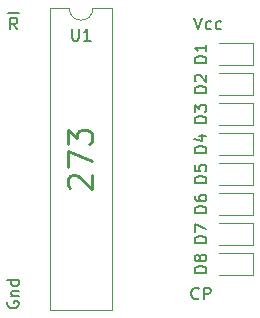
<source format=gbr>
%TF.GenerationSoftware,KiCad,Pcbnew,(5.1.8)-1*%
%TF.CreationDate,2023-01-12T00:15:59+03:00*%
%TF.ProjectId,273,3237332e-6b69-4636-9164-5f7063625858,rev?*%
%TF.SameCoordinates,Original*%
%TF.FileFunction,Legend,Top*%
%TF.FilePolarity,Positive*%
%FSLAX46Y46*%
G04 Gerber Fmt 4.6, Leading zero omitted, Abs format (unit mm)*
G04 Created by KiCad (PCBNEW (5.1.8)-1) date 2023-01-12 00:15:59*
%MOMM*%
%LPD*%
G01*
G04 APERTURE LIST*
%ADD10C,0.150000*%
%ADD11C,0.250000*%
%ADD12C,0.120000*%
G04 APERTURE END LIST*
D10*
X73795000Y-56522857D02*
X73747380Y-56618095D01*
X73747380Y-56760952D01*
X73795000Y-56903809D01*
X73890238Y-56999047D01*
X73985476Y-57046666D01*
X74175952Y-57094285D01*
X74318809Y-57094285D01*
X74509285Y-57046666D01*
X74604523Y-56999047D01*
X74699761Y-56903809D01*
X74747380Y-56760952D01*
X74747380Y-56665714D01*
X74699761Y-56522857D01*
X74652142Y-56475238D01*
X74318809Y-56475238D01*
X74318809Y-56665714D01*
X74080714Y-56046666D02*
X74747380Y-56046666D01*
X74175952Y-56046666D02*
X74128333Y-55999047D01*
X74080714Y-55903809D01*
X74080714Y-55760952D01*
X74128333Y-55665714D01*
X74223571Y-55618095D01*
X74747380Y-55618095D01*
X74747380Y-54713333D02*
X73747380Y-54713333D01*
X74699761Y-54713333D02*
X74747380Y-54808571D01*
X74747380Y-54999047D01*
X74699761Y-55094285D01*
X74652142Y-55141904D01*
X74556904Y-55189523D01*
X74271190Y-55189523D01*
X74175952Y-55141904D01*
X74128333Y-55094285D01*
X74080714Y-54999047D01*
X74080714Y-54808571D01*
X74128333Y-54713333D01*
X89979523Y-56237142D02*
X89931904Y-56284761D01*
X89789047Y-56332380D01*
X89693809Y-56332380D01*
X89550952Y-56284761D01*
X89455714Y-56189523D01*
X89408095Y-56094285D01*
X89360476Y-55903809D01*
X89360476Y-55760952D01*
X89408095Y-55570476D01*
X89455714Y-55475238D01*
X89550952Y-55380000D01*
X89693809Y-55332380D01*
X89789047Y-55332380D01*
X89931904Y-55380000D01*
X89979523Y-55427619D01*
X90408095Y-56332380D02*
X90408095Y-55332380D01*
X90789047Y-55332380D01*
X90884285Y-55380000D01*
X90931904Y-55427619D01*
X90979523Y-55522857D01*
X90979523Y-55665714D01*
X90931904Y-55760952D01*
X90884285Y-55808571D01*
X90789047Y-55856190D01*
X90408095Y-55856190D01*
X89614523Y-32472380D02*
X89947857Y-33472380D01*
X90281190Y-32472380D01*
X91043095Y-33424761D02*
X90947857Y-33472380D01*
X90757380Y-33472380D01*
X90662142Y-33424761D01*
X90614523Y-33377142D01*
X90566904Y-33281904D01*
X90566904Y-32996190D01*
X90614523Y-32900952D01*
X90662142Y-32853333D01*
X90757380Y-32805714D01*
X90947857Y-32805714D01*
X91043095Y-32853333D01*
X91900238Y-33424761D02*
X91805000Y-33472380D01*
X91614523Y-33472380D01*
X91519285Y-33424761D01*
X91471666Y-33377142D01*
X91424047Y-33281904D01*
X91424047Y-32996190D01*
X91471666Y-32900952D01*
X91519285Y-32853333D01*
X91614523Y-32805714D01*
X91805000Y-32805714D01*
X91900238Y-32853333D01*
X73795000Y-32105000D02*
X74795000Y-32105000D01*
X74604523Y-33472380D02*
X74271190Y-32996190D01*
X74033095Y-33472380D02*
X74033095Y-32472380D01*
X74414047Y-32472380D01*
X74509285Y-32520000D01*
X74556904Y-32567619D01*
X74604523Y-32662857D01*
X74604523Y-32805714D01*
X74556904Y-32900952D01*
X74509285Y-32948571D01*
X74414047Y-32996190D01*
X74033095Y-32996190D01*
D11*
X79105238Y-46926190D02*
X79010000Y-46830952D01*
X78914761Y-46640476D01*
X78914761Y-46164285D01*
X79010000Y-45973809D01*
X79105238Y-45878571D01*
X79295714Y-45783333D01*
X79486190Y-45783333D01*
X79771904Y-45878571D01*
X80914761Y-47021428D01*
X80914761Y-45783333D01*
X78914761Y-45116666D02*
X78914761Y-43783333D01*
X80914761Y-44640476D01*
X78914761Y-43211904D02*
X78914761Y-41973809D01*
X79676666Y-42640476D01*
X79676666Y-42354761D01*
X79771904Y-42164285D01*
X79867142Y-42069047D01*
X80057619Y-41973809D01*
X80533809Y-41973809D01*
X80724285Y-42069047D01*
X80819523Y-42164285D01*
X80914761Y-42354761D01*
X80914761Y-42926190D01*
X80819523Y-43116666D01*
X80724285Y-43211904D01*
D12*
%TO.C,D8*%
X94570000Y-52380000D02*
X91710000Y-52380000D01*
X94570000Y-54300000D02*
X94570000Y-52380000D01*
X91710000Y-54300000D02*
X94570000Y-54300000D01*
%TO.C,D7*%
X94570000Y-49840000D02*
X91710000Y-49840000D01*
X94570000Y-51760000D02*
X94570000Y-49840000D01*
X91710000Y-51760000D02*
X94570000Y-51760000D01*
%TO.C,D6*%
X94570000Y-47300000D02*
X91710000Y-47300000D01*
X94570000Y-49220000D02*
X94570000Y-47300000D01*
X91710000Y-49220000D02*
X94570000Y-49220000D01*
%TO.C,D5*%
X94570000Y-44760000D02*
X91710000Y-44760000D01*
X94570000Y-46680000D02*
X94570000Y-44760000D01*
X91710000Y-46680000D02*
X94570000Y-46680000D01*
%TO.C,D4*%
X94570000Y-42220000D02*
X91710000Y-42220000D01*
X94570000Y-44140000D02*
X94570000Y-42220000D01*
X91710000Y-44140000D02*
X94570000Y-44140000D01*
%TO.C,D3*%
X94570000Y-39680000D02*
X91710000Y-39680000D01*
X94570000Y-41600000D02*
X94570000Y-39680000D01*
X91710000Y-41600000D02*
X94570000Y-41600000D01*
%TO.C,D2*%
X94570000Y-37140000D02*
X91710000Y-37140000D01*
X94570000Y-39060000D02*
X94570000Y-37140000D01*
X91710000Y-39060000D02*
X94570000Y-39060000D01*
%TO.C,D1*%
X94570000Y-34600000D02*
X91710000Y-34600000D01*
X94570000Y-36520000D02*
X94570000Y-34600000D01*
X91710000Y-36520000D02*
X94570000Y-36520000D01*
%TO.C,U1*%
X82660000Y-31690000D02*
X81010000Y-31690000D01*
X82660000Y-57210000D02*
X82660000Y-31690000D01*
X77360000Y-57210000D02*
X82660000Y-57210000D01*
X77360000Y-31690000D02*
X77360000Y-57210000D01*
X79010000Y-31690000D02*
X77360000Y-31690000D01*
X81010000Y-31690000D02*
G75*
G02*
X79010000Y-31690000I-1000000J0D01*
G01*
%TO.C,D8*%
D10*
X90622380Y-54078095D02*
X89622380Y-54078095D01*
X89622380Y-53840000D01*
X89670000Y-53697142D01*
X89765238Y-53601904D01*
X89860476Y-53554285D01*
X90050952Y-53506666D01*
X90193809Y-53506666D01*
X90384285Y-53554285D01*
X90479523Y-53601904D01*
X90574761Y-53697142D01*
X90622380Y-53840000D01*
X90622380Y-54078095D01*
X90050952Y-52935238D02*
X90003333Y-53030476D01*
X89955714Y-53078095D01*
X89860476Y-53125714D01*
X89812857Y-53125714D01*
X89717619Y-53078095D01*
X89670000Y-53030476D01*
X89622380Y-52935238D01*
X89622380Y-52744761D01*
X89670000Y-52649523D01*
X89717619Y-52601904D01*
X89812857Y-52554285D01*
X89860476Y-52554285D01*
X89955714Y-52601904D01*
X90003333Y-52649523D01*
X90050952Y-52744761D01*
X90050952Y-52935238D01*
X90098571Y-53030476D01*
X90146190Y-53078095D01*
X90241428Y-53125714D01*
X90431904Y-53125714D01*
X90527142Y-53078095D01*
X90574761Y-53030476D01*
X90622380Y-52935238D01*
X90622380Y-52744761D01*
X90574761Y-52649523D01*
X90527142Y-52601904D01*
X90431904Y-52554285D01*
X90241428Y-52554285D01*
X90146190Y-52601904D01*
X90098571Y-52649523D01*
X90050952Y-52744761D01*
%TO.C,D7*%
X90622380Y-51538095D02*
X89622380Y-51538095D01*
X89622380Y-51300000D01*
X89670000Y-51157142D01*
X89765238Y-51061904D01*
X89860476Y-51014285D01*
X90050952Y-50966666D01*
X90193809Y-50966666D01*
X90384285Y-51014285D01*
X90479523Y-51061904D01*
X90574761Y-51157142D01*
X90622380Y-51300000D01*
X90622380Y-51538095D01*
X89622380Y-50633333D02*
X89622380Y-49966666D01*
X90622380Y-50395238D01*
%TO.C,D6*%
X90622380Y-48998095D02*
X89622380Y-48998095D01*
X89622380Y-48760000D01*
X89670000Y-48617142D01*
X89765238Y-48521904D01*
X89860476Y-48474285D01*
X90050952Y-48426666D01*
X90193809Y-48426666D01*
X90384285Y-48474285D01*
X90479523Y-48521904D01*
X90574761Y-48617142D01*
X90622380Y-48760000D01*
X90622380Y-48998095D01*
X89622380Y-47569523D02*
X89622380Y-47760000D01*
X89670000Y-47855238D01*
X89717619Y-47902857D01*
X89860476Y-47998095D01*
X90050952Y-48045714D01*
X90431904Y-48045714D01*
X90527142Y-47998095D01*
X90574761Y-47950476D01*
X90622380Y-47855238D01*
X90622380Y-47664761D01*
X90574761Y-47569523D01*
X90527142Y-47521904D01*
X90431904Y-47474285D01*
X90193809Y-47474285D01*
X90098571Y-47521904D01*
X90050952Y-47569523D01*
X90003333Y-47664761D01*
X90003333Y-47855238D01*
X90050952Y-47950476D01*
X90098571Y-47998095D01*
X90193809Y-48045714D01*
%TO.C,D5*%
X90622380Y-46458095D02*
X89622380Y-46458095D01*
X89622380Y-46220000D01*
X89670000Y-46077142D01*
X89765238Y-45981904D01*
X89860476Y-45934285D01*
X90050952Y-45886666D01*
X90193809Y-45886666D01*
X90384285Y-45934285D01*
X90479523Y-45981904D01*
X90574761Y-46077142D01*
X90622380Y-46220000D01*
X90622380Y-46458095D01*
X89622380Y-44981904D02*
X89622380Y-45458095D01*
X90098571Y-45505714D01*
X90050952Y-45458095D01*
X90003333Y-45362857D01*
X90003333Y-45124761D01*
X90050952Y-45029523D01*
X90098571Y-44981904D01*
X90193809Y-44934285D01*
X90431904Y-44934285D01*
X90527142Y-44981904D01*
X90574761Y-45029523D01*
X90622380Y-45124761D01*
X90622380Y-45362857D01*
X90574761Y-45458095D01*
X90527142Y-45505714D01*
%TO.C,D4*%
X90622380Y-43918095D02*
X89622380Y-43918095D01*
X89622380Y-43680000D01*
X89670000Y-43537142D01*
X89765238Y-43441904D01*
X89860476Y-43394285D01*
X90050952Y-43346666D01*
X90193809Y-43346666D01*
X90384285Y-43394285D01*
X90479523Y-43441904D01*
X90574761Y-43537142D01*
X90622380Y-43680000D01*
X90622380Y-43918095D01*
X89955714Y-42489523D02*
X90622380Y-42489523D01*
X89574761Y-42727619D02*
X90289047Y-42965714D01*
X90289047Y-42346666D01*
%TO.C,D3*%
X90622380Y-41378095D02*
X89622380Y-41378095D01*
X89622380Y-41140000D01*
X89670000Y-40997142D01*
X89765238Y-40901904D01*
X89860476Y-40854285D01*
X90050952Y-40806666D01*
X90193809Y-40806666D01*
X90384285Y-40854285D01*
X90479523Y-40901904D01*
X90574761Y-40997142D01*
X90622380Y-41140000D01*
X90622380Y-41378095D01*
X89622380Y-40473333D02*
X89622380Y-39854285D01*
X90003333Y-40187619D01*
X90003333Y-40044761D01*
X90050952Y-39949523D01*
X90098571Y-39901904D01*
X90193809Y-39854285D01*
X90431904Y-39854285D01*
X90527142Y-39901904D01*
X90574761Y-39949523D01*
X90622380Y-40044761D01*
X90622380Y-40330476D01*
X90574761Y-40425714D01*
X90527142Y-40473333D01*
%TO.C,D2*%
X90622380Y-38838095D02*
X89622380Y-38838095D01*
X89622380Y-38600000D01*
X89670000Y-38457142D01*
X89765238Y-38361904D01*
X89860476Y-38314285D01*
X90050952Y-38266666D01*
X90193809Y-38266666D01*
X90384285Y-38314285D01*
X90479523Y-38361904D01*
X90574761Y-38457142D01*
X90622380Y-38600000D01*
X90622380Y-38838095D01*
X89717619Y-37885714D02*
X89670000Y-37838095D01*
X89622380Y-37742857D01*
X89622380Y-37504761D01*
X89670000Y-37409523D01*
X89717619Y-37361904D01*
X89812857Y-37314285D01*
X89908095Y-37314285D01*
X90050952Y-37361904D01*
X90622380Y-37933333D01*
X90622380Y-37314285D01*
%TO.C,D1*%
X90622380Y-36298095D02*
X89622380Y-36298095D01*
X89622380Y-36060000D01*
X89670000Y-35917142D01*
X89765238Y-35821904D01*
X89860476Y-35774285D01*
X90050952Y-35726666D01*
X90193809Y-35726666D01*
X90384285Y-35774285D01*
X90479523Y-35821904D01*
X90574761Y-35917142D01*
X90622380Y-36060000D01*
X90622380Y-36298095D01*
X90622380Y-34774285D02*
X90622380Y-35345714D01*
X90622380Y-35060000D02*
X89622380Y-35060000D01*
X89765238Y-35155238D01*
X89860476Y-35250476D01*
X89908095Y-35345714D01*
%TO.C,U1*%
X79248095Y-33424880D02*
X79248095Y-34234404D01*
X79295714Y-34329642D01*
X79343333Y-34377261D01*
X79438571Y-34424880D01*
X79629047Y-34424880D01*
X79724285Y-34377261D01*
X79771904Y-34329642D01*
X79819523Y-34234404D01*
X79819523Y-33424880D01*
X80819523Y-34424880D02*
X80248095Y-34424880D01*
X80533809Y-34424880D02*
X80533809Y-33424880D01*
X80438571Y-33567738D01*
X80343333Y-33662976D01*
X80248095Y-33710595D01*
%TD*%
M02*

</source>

**PROBLEM TO WORK ON:** Set down again, word for word, the stretch of records from the line with "X90622380Y-51538095D01*" to the line with "X90574761Y-47569523D01*", both of those lines included.

**ANSWER TO THE EXERCISE:**
X90622380Y-51538095D01*
X89622380Y-50633333D02*
X89622380Y-49966666D01*
X90622380Y-50395238D01*
%TO.C,D6*%
X90622380Y-48998095D02*
X89622380Y-48998095D01*
X89622380Y-48760000D01*
X89670000Y-48617142D01*
X89765238Y-48521904D01*
X89860476Y-48474285D01*
X90050952Y-48426666D01*
X90193809Y-48426666D01*
X90384285Y-48474285D01*
X90479523Y-48521904D01*
X90574761Y-48617142D01*
X90622380Y-48760000D01*
X90622380Y-48998095D01*
X89622380Y-47569523D02*
X89622380Y-47760000D01*
X89670000Y-47855238D01*
X89717619Y-47902857D01*
X89860476Y-47998095D01*
X90050952Y-48045714D01*
X90431904Y-48045714D01*
X90527142Y-47998095D01*
X90574761Y-47950476D01*
X90622380Y-47855238D01*
X90622380Y-47664761D01*
X90574761Y-47569523D01*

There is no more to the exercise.